### Problem to work on
Please copy out the text of every record below word for word, leaving out the pictures.
--
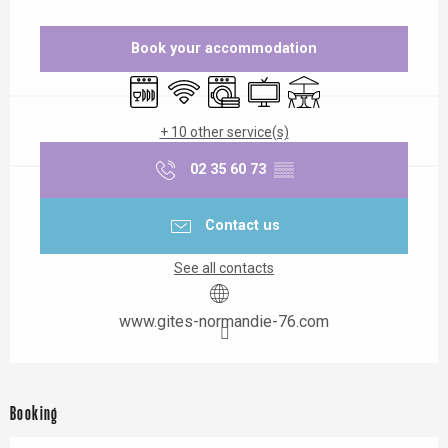
Opening hours & contact details
Book your accommodation
Dishwashers
Wifi
Washing machine
Television
Terrace
+ 10 other service(s)
02 35 60 73
▒▒
Contact us
See all contacts
www.gites-normandie-76.com
Booking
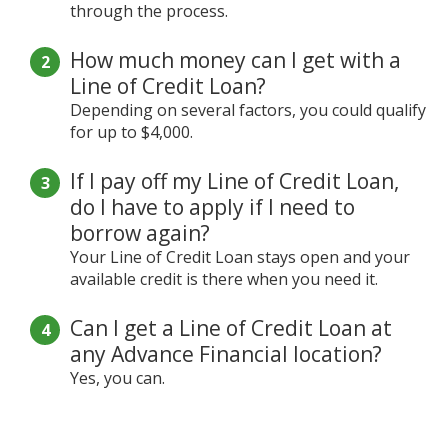
through the process.
How much money can I get with a
Line of Credit Loan?
Depending on several factors, you could qualify
for up to $4,000.
If I pay off my Line of Credit Loan,
do I have to apply if I need to
borrow again?
Your Line of Credit Loan stays open and your
available credit is there when you need it.
Can I get a Line of Credit Loan at
any Advance Financial location?
Yes, you can.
--
### Solution to the exercise
Opening hours & contact details
Book your accommodation
Dishwashers
Wifi
Washing machine
Television
Terrace
+ 10 other service(s)
02 35 60 73
▒▒
Contact us
See all contacts
www.gites-normandie-76.com
Booking
through the process.
How much money can I get with a
Line of Credit Loan?
Depending on several factors, you could qualify
for up to $4,000.
If I pay off my Line of Credit Loan,
do I have to apply if I need to
borrow again?
Your Line of Credit Loan stays open and your
available credit is there when you need it.
Can I get a Line of Credit Loan at
any Advance Financial location?
Yes, you can.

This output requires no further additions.